Saturday, December 3, 2022

Trying to Fathom the Amazingness of Life

 We all start the same in our mother's womb. Then if we are lucky enough, we are born here somewhere on earth. Then if we are really lucky then our mothers (and hopefully our fathers take care of us well enough so that we can grow up and do something good with our lives for ourselves and others.

Often, I think about how amazing it is that any of us at all live to be 70 or more with our senses intact (both physical, spiritual and mental and emotional).

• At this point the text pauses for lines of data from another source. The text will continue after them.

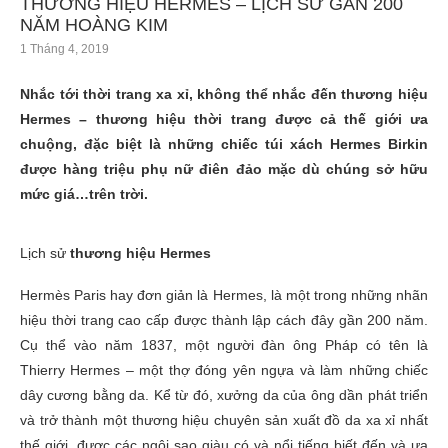
THƯƠNG HIỆU HERMÈS – LỊCH SỬ GẦN 200
NĂM HOÀNG KIM
1 Tháng 4, 2019
Nhắc tới thời trang xa xỉ, không thể nhắc đến thương hiệu
Hermes – thương hiệu thời trang được cả thế giới ưa
chuộng, đặc biệt là những chiếc túi xách Hermes Birkin
được hàng triệu phụ nữ điên đảo mặc dù chúng sở hữu
mức giá…trên trời.
Lịch sử
thương hiệu Hermes
Hermès Paris hay đơn giản là Hermes, là một trong những nhãn
hiệu thời trang cao cấp được thành lập cách đây gần 200 năm.
Cụ thể vào năm 1837, một người đàn ông Pháp có tên là
Thierry Hermes – một thợ đóng yên ngựa và làm những chiếc
dây cương bằng da. Kể từ đó, xưởng da của ông dần phát triển
và trở thành một thương hiệu chuyên sản xuất đồ da xa xỉ nhất
thế giới, được các ngôi sao giàu có và nổi tiếng biết đến và ưa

The traumas we all face in life take their toll along the way. I remember how young people tended to die in the 1950s. Now often when I see someone my age (mid 70s) they remind me of how people often were in their 40s in the 1950s.

Why is this true?

I think people had to grow up much faster to survive at all in the 1950s. For example, World War II was horrific for pretty much everyone on earth and this likely cut off years of most people's lives just having to deal with all that at all. And before that it is debatable but i might say the "Great Depression" in it's own way was worse than World War II in that you were watching people basically starve to death all over the U.S. without jobs living in tents alongside of rivers during the winter unless you had either a business or a job both of which were hard to come by in the 1930s if you hadn't already established yourself in the 1920s when things were better.

So, I'm amazed by really basic things like I was in the dentists office the other day because about 1/3 of one of my back molars had broken off unexpectedly and I mentioned to someone in the office that I was really surprised to still have most of my teeth simply because most people I knew in the 1950s had only half or less of their teeth in their mouths and many had full plates of false teeth then and if they didn't have full plates of teeth then they had bridges between existing teeth where teeth had had to be pulled.

Why?

Because Root canals were not as common then as now for people (at least here in the U.S.).

So, this is just one of the amazing things about surviving from the 1950s to now with medical care so amazing in so many ways now beyond anything we could have or would have believed in the 1950s.

I got used to watching friends of all ages from babies to 20 something adults die a lot growing up. This was very hard on everyone. But, as people now generally live longer and longer it is really surprising how long people can live now and be relatively okay.